Motsinger Alison A, Ritchie Marylyn D
Center for Human Genetics Research, Vanderbilt University Medical Center, Nashville, TN 37232 0700, USA.
Hum Genomics. 2006 Mar;2(5):318-28. doi: 10.1186/1479-7364-2-5-318.
The detection of gene-gene and gene-environment interactions associated with complex human disease or pharmacogenomic endpoints is a difficult challenge for human geneticists. Unlike rare, Mendelian diseases that are associated with a single gene, most common diseases are caused by the non-linear interaction of numerous genetic and environmental variables. The dimensionality involved in the evaluation of combinations of many such variables quickly diminishes the usefulness of traditional, parametric statistical methods. Multifactor dimensionality reduction (MDR) is a novel and powerful statistical tool for detecting and modelling epistasis. MDR is a non-parametric and model-free approach that has been shown to have reasonable power to detect epistasis in both theoretical and empirical studies. MDR has detected interactions in diseases such as sporadic breast cancer, multiple sclerosis and essential hypertension. As this method is more frequently applied, and was gained acceptance in the study of human disease and pharmacogenomics, it is becoming increasingly important that the implementation of the MDR approach is properly understood. As with all statistical methods, MDR is only powerful and useful when implemented correctly. Concerns regarding dataset structure, configuration parameters and the proper execution of permutation testing in reference to a particular dataset and configuration are essential to the method's effectiveness. The detection, characterisation and interpretation of gene-gene and gene-environment interactions are expected to improve the diagnosis, prevention and treatment of common human diseases. MDR can be a powerful tool in reaching these goals when used appropriately.

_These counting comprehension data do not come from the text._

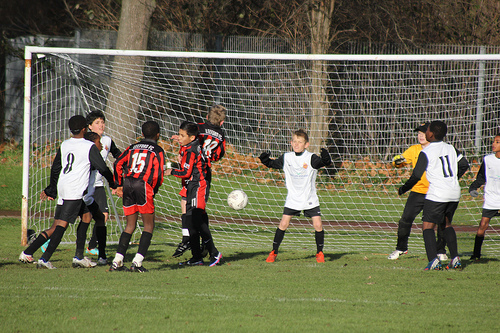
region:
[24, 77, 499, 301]
children playing soccer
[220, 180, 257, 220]
white soccer ball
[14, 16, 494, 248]
white netting of soccer goal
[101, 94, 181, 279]
soccer player in black and red uniform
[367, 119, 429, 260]
soccer goalie wearing yellow shirt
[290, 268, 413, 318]
green grass of soccer field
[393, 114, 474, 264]
soccer player in black and white uniform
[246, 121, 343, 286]
boy wearing orange soccer shoes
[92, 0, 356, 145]
trees in the background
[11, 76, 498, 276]
ten young boys playing soccer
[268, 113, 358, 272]
the goalie looks like he missed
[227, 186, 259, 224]
the soccer ball flying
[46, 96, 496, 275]
the group of the kids playing soccer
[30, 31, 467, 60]
the soccer post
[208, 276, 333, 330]
the grass of the pitch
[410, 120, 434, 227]
the yellow shirt player is actually the goalie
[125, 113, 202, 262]
number 15 on the red team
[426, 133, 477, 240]
number 11 on the white team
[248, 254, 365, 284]
the kids orange shoes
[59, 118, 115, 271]
number 8 on the white team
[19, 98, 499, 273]
group of children playing soccer on soccer field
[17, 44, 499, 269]
white net soccer goal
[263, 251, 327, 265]
orange sneaker cleats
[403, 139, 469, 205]
black and white long sleeve jersey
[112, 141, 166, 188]
orange and black long sleeve jersey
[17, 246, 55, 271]
black and grey sneaker cleats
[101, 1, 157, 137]
brown tree trunk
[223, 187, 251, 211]
white soccer ball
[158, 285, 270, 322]
patch of green grass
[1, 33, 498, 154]
long metal fence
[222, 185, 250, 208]
The white soccer ball.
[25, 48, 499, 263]
The soccer net behind the players.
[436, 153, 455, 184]
The number 11 on the boy's shirt.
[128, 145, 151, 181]
The number 15 on the boy's shirt.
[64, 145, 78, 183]
The number 8 on the boy's shirt.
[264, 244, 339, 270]
The red sneakers the player is wearing.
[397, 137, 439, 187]
The yellow shirt the player is wearing.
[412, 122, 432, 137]
The black hat the player in the yellow shirt is wearing.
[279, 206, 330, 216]
The black shorts worn by the player in red sneakers.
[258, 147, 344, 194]
The white and black shirt the player in red sneakers is wearing.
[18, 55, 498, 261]
A bunch of boys playing soccer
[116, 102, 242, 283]
The boys uniforms are black and red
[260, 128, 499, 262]
The boys uniforms are black and white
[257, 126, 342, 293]
The boy's shoes are orange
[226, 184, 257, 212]
The ball is white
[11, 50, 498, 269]
The net is large and white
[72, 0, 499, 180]
there are trees in the background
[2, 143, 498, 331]
The grass is green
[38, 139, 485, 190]
There are leaves on the ground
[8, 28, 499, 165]
There is a wooden fence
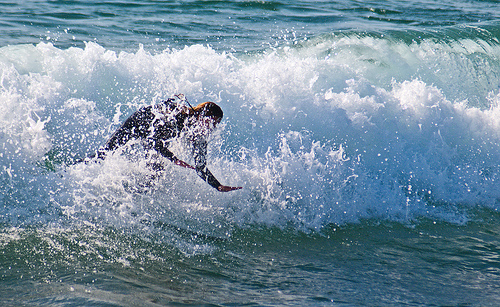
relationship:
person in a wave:
[83, 91, 247, 202] [34, 43, 467, 94]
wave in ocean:
[34, 43, 467, 94] [0, 1, 498, 299]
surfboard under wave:
[71, 175, 217, 256] [34, 43, 467, 94]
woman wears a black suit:
[83, 91, 247, 202] [131, 112, 176, 135]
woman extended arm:
[83, 91, 247, 202] [146, 129, 224, 192]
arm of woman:
[146, 129, 224, 192] [83, 91, 247, 202]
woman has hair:
[83, 91, 247, 202] [191, 99, 228, 128]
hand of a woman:
[218, 181, 244, 197] [83, 91, 247, 202]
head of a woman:
[190, 99, 226, 128] [83, 91, 247, 202]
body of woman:
[108, 99, 197, 150] [83, 91, 247, 202]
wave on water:
[34, 43, 467, 94] [76, 0, 288, 45]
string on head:
[175, 93, 197, 115] [190, 99, 226, 128]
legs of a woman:
[88, 127, 168, 194] [83, 91, 247, 202]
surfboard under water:
[71, 175, 217, 256] [76, 0, 288, 45]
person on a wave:
[83, 91, 247, 202] [34, 43, 467, 94]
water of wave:
[76, 0, 288, 45] [34, 43, 467, 94]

对于人类遗传学家而言,检测与复杂人类疾病或药物基因组学终点相关的基因-基因和基因-环境相互作用是一项艰巨的挑战。与由单个基因引起的罕见孟德尔疾病不同,大多数常见疾病是由众多遗传和环境变量的非线性相互作用导致的。评估许多此类变量组合时所涉及的维度迅速降低了传统参数统计方法的实用性。多因素降维法(MDR)是一种用于检测上位性并进行建模的新颖且强大的统计工具。MDR是一种非参数且无模型的方法,在理论和实证研究中均已显示出具有合理的检测上位性的能力。MDR已在散发性乳腺癌、多发性硬化症和原发性高血压等疾病中检测到相互作用。随着该方法应用得越来越频繁,并在人类疾病和药物基因组学研究中得到认可,正确理解MDR方法的实施变得越来越重要。与所有统计方法一样,只有正确实施,MDR才会强大且有用。对于特定数据集和配置而言,有关数据集结构、配置参数以及排列检验的正确执行等问题对于该方法的有效性至关重要。基因-基因和基因-环境相互作用的检测、表征和解释有望改善常见人类疾病的诊断、预防和治疗。如果使用得当,MDR可以成为实现这些目标的有力工具。